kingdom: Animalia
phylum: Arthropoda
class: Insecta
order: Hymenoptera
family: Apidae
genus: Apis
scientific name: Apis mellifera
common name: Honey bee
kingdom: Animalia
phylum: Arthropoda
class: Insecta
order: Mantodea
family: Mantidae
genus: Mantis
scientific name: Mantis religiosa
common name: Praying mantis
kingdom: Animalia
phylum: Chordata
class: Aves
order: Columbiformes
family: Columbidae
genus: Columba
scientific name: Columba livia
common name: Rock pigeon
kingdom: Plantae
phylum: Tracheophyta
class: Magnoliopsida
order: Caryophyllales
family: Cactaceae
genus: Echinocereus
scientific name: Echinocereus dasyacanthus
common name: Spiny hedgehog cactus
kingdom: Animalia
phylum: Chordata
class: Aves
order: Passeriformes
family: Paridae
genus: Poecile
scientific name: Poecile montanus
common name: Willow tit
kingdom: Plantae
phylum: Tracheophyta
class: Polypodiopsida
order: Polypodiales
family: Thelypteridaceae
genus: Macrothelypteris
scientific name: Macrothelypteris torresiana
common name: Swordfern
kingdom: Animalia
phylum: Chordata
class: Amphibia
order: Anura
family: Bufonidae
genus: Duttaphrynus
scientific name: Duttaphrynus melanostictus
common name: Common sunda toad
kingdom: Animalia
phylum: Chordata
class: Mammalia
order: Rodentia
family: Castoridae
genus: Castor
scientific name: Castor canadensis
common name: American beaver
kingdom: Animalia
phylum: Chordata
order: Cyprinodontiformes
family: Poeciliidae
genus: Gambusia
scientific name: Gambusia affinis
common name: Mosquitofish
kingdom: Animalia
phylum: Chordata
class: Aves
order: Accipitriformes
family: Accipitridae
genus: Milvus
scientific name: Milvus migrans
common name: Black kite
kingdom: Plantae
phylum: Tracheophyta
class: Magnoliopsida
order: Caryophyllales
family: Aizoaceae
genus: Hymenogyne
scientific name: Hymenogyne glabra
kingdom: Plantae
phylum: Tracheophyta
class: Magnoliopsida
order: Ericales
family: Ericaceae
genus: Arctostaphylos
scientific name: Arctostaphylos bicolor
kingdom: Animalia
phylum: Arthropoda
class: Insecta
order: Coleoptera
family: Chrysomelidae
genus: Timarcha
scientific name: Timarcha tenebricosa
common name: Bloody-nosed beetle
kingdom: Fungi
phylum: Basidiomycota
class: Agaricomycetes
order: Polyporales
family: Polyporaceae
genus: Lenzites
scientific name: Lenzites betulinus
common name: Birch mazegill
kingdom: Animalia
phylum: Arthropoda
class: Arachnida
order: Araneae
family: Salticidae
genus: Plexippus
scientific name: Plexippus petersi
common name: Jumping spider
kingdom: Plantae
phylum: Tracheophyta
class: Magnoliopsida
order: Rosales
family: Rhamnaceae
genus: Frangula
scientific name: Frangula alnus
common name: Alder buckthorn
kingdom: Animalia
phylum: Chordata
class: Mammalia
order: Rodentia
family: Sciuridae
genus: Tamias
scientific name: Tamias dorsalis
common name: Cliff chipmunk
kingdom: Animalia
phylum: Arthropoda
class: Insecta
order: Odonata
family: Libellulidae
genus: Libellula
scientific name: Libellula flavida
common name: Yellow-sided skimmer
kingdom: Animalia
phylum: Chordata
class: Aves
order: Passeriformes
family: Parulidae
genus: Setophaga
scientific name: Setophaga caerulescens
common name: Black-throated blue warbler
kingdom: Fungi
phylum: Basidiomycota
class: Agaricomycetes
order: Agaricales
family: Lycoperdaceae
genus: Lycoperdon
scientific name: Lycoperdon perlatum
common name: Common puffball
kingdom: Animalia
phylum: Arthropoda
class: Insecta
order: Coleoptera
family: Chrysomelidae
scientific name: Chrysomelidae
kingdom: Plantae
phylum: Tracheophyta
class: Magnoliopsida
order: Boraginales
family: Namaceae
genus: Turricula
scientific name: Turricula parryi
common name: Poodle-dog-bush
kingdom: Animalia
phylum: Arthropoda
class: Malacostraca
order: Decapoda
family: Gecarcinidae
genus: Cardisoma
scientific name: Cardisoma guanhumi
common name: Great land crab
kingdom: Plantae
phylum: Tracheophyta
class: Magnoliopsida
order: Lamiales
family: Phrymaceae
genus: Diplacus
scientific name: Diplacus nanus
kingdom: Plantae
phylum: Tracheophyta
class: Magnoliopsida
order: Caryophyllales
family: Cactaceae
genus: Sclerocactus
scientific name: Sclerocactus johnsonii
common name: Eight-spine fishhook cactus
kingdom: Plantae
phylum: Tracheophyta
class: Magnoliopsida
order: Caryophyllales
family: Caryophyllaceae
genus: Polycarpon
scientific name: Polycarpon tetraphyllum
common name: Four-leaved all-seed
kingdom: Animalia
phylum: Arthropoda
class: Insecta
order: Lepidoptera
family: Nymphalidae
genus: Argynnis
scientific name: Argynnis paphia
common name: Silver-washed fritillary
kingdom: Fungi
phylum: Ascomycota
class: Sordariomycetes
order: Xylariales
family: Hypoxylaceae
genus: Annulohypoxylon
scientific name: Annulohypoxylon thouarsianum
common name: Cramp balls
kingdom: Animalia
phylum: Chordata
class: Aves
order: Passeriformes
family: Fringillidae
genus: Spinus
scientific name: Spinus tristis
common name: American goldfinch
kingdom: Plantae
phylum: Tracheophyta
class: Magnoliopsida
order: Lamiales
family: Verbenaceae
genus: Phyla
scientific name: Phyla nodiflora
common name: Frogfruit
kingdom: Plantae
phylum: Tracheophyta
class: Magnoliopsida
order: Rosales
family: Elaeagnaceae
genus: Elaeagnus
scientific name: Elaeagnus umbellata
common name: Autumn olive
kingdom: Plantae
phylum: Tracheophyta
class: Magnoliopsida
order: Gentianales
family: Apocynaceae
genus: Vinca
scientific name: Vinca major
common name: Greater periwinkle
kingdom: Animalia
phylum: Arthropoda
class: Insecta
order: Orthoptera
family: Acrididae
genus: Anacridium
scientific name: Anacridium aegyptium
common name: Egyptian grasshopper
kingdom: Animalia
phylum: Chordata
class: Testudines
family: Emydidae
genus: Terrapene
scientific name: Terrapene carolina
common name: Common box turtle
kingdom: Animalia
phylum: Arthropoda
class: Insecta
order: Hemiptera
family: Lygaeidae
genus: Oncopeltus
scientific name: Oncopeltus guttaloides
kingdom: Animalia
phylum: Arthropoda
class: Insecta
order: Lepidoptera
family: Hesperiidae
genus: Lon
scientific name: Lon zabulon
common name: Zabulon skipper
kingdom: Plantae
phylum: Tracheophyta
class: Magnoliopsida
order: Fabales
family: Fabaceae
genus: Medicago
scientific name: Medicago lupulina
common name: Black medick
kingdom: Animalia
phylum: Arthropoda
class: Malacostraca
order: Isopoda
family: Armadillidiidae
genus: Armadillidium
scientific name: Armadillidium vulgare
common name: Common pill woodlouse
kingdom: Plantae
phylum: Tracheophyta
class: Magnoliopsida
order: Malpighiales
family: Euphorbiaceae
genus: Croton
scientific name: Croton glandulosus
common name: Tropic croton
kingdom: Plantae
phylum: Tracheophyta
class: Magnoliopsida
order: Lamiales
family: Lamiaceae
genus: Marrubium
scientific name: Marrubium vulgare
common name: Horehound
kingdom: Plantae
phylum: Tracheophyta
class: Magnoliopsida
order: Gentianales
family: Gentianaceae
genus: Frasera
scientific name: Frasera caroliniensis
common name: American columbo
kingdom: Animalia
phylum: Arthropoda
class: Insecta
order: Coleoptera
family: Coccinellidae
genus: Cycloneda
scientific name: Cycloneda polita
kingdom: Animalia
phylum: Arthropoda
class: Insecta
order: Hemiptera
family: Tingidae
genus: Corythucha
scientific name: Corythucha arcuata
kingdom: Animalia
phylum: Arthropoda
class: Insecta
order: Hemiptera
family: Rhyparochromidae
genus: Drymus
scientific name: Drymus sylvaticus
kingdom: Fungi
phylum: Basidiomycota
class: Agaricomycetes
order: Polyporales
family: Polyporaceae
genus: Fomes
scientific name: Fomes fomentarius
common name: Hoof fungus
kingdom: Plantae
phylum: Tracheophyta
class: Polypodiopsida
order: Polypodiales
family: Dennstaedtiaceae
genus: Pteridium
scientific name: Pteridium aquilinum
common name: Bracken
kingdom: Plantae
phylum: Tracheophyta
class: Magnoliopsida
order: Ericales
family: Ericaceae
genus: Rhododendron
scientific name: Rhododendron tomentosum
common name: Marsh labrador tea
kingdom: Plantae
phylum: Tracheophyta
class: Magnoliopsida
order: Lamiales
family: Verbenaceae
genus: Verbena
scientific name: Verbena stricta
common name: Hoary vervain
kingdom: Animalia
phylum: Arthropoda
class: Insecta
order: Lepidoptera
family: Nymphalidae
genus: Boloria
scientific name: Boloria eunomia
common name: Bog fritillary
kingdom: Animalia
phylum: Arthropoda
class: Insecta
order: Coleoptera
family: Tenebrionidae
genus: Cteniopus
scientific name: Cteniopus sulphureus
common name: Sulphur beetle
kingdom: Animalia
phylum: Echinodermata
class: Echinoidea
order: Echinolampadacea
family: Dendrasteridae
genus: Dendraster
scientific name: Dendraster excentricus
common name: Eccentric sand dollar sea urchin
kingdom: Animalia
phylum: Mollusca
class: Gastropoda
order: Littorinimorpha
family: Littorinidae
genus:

TASK PROMPT -
Reproduce word for word the stretch of the material from its very beginning through the line containing "genus: Hymenogyne", including both ends.

WRITTEN ANSWER -
kingdom: Animalia
phylum: Arthropoda
class: Insecta
order: Hymenoptera
family: Apidae
genus: Apis
scientific name: Apis mellifera
common name: Honey bee
kingdom: Animalia
phylum: Arthropoda
class: Insecta
order: Mantodea
family: Mantidae
genus: Mantis
scientific name: Mantis religiosa
common name: Praying mantis
kingdom: Animalia
phylum: Chordata
class: Aves
order: Columbiformes
family: Columbidae
genus: Columba
scientific name: Columba livia
common name: Rock pigeon
kingdom: Plantae
phylum: Tracheophyta
class: Magnoliopsida
order: Caryophyllales
family: Cactaceae
genus: Echinocereus
scientific name: Echinocereus dasyacanthus
common name: Spiny hedgehog cactus
kingdom: Animalia
phylum: Chordata
class: Aves
order: Passeriformes
family: Paridae
genus: Poecile
scientific name: Poecile montanus
common name: Willow tit
kingdom: Plantae
phylum: Tracheophyta
class: Polypodiopsida
order: Polypodiales
family: Thelypteridaceae
genus: Macrothelypteris
scientific name: Macrothelypteris torresiana
common name: Swordfern
kingdom: Animalia
phylum: Chordata
class: Amphibia
order: Anura
family: Bufonidae
genus: Duttaphrynus
scientific name: Duttaphrynus melanostictus
common name: Common sunda toad
kingdom: Animalia
phylum: Chordata
class: Mammalia
order: Rodentia
family: Castoridae
genus: Castor
scientific name: Castor canadensis
common name: American beaver
kingdom: Animalia
phylum: Chordata
order: Cyprinodontiformes
family: Poeciliidae
genus: Gambusia
scientific name: Gambusia affinis
common name: Mosquitofish
kingdom: Animalia
phylum: Chordata
class: Aves
order: Accipitriformes
family: Accipitridae
genus: Milvus
scientific name: Milvus migrans
common name: Black kite
kingdom: Plantae
phylum: Tracheophyta
class: Magnoliopsida
order: Caryophyllales
family: Aizoaceae
genus: Hymenogyne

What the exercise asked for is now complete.